Overlay cropped raster with vector layer

Remote Sensing
Python
Plot cropped raster and vector layer on the same figure using rasterio and matplotlib
Author

Aman Bagrecha

Published

19 September 2021

I recently faced a problem of having to plot “cropped raster” layer and a vector layer on the same axes. It is known that we first need to identify the spatial extent of each layer, having the same coordinate reference system.
Rasterio does offer a plotting function show which can plot a raster layer with the correct spatial extent for you when we pass the dataset reader object.

When we pass a reader object, the spatial extent is automatically read by show function.

with rs.open(path_to_file, "r") as src:  # import rasterio as rs
    
    f, ax = plt.subplots(figsize=(9,9))
    _ = show(src, ax=ax)            # from rasterio.plot import show
    _ = vector_layer.plot(ax=ax)    # `vector_layer` is a geodataframe (geopandas)

Fig.1 -Overlay raster with vector layer. Notice the spatial extent

Moreover, if we pass a numpy array to the show function, the spatial extent of that array has to be explicitly passed using the transform parameter of the show function since the numpy array does not know the corner location of the raster and thus the plot would begin with x,y: 0,0 as shown below.

with rs.open(path_to_file, "r") as src:

    img = src.read(1) # img is a numpy array

    f, ax = plt.subplots(figsize=(9,9))
    _ = show(img, transform = src.transform, ax=ax)
    _ = vector_layer.plot(ax=ax)

But what if you want to plot a subset of the raster image, in the sense that you would like to slice the image arbitrarily and plot it.

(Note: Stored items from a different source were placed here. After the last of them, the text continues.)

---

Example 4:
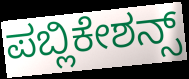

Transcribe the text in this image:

ಪಬ್ಲಿಕೇಶನ್ಸ್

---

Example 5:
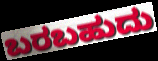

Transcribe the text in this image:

ಬರಬಹುದು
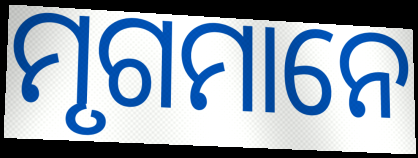
ମୃଗମାନେ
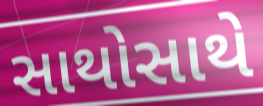
સાથોસાથે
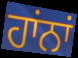
ਹਾਂਨਾਂ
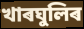
খাৰঘুলিৰ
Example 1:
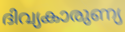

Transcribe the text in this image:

ദിവ്യകാരുണ്യ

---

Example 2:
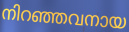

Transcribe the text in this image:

നിറഞ്ഞവനായ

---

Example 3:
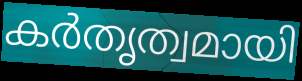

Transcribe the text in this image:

കർതൃത്വമായി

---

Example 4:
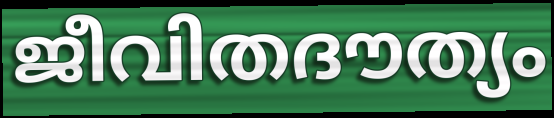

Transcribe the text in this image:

ജീവിതദൗത്യം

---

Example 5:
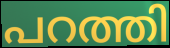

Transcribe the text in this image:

പറത്തി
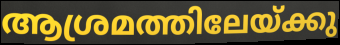
ആശ്രമത്തിലേയ്ക്കു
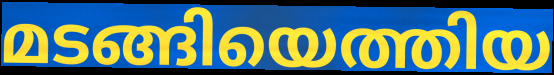
മടങ്ങിയെത്തിയ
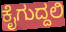
ಕೈಗುದ್ದಲಿ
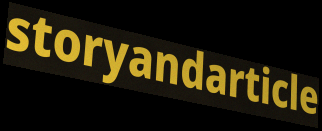
storyandarticle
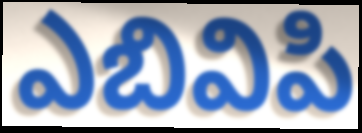
ఎబివిపి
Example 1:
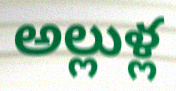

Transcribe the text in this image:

అల్లుళ్ల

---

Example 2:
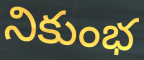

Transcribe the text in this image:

నికుంభ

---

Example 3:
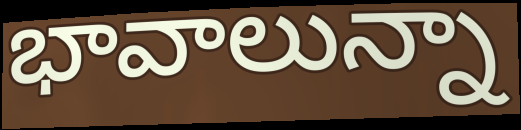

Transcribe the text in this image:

భావాలున్నా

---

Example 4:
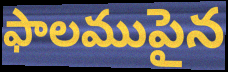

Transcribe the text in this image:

ఫాలముపైన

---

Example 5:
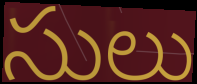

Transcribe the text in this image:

సులు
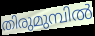
തിരുമുമ്പിൽ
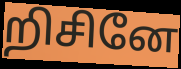
றிசினே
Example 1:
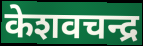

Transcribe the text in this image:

केशवचन्द्र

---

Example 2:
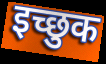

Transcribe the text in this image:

इच्छुक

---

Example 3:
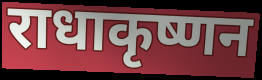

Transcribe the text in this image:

राधाकृष्णन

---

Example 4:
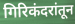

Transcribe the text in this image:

गिरिकंदरांतून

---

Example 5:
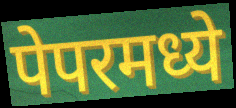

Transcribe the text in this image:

पेपरमध्ये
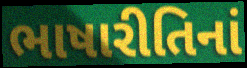
ભાષારીતિનાં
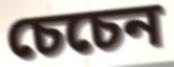
চেচেন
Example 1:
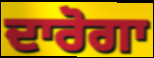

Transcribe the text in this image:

ਦਾਰੋਗਾ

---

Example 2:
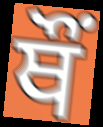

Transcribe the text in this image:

ਥੌਂ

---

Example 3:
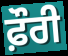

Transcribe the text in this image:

ਫ਼ੌਰੀ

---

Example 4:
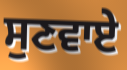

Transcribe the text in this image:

ਸੁਣਵਾਏ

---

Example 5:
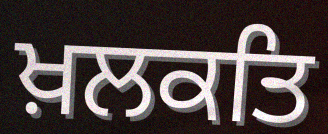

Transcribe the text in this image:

ਖ਼ਲਕਤਿ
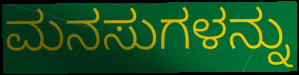
ಮನಸುಗಳನ್ನು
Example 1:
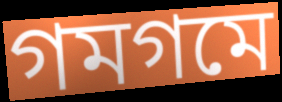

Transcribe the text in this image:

গমগমে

When you slice the image, the affine transformation is not the same anymore and thus plotting the sliced image would result in a plot having the spatial extent of the original image while the sliced image being magnified (Fig. 2).

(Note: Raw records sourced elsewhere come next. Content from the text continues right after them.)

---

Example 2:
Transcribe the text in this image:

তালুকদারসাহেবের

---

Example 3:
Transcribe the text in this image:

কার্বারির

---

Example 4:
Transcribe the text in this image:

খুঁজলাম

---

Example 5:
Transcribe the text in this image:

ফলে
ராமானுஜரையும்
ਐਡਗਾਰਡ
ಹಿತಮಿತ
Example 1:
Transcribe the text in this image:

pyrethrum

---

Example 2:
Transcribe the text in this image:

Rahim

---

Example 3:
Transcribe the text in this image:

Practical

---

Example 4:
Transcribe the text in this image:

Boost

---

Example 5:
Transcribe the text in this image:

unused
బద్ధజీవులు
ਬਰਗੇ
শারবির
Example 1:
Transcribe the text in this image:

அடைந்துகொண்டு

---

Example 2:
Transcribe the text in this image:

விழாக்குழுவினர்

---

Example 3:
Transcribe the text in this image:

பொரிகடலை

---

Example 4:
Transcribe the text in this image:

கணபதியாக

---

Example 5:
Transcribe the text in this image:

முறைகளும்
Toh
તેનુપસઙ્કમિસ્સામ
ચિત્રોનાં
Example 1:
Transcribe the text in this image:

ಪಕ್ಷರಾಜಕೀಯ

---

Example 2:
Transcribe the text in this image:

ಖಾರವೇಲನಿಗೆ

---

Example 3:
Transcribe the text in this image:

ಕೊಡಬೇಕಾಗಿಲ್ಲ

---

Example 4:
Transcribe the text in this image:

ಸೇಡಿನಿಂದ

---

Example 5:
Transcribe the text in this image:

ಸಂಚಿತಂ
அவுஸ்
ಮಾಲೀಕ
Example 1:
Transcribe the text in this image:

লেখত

with rs.open(path_to_file, "r") as src:

    img = src.read(1)[1:-1,1:-1]

    f, ax = plt.subplots(figsize=(9,9))
    _ = show(img, transform = src.transform, ax=ax)
    _ = vector_layer.plot(ax=ax)

Fig.2 - Overlaid cropped raster and vector layer with incorrect spatial extents

To avert this problem, we need to find the new affine transformation of the cropped image. Luckily rasterio has a window_transform method on the dataset reader which can compute the new transformation from the old one by passing the bounds of the layer. The window_transform function can either take a 2D N-D array indexer in the form of a tuple ((row_start, row_stop), (col_start, col_stop)) or provide offset as written in its documentation

Cropped raster and vector overlay

The above method returns the new affine transformation, which can be passed to the show function for the numpy array through the transform parameter. We also change the read method instead of slicing the array by window parameter to maintain uniformity

# load raster
with rs.open(path_to_file, "r") as src:
    # window =  (((row_start), (row_stop)), ((col_start), (col_stop)))
    img = src.read(1, window = ((1,-1), (1,-1)))
    f, ax = plt.subplots(figsize=(9,9))
    show(img, transform=src.window_transform(((1,-1), (1,-1))), ax=ax)

    _ = vector_layer.plot(ax=ax)

Fig.3 - Overlay of cropped raster and vector. Notice the updated spatial extent

The show method is helpful for plotting rasters or even RGB images for that matter. One of the differences with matplotlib’s plotting is the order of axes. show expects it the bands to be the last axis while matplotlib, the first. It can also plot 4-band image, which is almost always the for satellite images. While there is an extent paramter in matplotlib’s plotting function, show function is much tidier and straight-forward to implement cropped raster and overlay vector layer on it.